Думать по-своему и говорить то, что думаешь, … или делать карьеру?

Жить не по лжи … или делать карьеру?

Быть гражданином своей страны, а не холуем своего начальства, … или делать карьеру?

Быть самим собой, жить в согласии со своей личной этикой, со своими принципами, ценностями … или делать карьеру?

Гремевший тогда на всю страну поэт с большой актёрской выразительностью провозглашал с эстрады: Я делаю себе карьеру Тем, что не делаю её!

Он, конечно, заблуждался, выдавал желаемое за действительное, если не подозревать еще что-то более худшее. Без властной поддержки, оставаясь в рамках системы, никакой карьеры сделать было невозможно. Зиновьев понимал это лучше поэта, которого он изобразил в своей книге «Зияющие высоты» в образе Распашонки.

Опять обозначилась эта роковая пропасть между русской революцией и большевистским режимом. Ведь не для торжества же лжи и лицемерия, не для холуйства  и неприятия всякой неординарной мысли делалась русская революция?!

Драматизм ситуации был еще в том, что в 60-е годы в России впервые после погромов 20-30-х гг. стала возникать какая-то независимая интеллектуальная среда. Появились люди, которые не боялись (чего мог бояться Зиновьев, прошедший войну и видевший смерть в лицо?), могли и хотели думать по-своему. И хотели говорить что-то от себя, а не от начальства. Истина и правда, независимость мысли, творческая свобода значили для них больше, чем карьера с вожделенным для многих «пакетом».

Но власти оказались нужнее не эти таланты и правдолюбцы, а те, кто ради «пакета» был готов говорить и делать то, что велят. Разве Твардовский меньше любил свою страну, чем Брежнев и Андропов, когда пытался в «Новом мире» опубликовать «Раковый корпус» и в «Круге первом»? Или публикация и обсуждение  «Зияющих высот» ослабило бы могущество СССР?

И вот в конце концов люди, жаждущие «пакетов» и только «пакетов», съели не только содержимое своих «пакетов», но и русскую революцию, и русскую мысль, и страну…

Съели страну, в которой было много хорошего (особенно в последнее её 35-летие от 1956 до 1991,без которого Зиновьев просто не смог бы реализоваться), в которой была воля к сохранению себя (референдум о судьбе Союза 1991 года), которую можно и нужно было реформировать, а не нагло, жестоко и преступно разрушать ради получения чьих-то новых, уже совсем каких-то сказочных «пакетов».

Зиновьев был представителем этой, своей, рожденной революцией страны, которая так и задумывалась революционным народом, представителем которого был и Зиновьев.

В конце 60-х годов вице-президент АН П.Федосеев предлагает ему написать «марксистско-ленинскую» статью для журнала «Коммунист» с перспективой очень заманчивого «пакета» — избрание членом-корреспондентом Академии наук.
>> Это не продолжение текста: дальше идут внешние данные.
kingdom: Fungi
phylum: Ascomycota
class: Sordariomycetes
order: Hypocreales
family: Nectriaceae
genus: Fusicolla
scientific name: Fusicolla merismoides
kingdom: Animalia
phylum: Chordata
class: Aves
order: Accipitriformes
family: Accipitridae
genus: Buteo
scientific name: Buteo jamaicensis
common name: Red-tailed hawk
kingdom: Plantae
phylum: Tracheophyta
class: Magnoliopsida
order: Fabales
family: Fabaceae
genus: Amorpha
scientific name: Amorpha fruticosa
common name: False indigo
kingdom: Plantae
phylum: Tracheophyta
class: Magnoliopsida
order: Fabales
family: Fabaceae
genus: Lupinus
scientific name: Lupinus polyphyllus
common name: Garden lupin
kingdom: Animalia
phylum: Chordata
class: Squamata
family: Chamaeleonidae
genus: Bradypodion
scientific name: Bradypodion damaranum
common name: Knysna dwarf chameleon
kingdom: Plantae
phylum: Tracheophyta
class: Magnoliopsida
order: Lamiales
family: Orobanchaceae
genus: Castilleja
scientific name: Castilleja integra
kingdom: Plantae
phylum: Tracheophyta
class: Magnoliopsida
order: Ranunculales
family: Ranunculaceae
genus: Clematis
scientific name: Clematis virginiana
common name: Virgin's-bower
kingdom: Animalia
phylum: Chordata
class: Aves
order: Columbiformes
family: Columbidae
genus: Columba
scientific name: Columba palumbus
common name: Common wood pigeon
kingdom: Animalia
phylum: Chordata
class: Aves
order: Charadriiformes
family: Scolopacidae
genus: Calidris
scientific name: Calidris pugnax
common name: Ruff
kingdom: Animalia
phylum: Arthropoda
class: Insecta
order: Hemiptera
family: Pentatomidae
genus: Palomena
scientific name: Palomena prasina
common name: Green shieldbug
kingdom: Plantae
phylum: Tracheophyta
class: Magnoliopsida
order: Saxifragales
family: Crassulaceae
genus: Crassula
Если бы он это сделал, т.е. написал бы не по-зиновьевски, а по-федосеевски (или так, как нужно было Федосееву, т.е. той системе, которую он представлял), он уже не был бы Зиновьевым, а ему пришлось бы становиться тем, кем был Федосеев. Тоже, кстати, как и Зиновьев, выходец из русской деревни, но совсем с другим человеческим ресурсом, с другой поведенческой стратегией, с другими ценностями, но зато (или даже за то!) и блестящей, успешной карьерой: в 38 лет член-корреспондент АН, в 52—академик, член ЦК КПСС с 1961 года, Герой Социалистического Труда (1978), лауреат Ленинской премии (1983).

Но кто сейчас вспомнит этого человека — заурядного советского чиновника и карьериста на «философском фронте», которому, кроме «пакетов», ничего в жизни было не нужно.

Так происходил отрицательный отбор, формирование руководящих кадров, так сказать, «элиты». До чего эти люди довели СССР, мы знаем.

Но если глина становится камнем, что с ней делать гончару? Пример Зиновьева говорил всем: не будьте глиной, не позволяйте лепить из себя то, что вам не нравится! Для тоталитарного мира даже это было уже вызовом. Новое столкновение с системой было неизбежно. Зиновьев словно возвращался в свою юность конца 30-х годов.

Зиновьев стал невыездным, не выпускали даже в Польшу (видимо, учитывались аналитические записки КГБ о его высказываниях в неформальной обстановке). Последовали и другие оргвыводы. Осенью 1968 года его уволили с должности завкафедрой логики МГУ. Когда журнал «Вопросы философии» перестал печатать его работы, он вышел из состава редколлегии.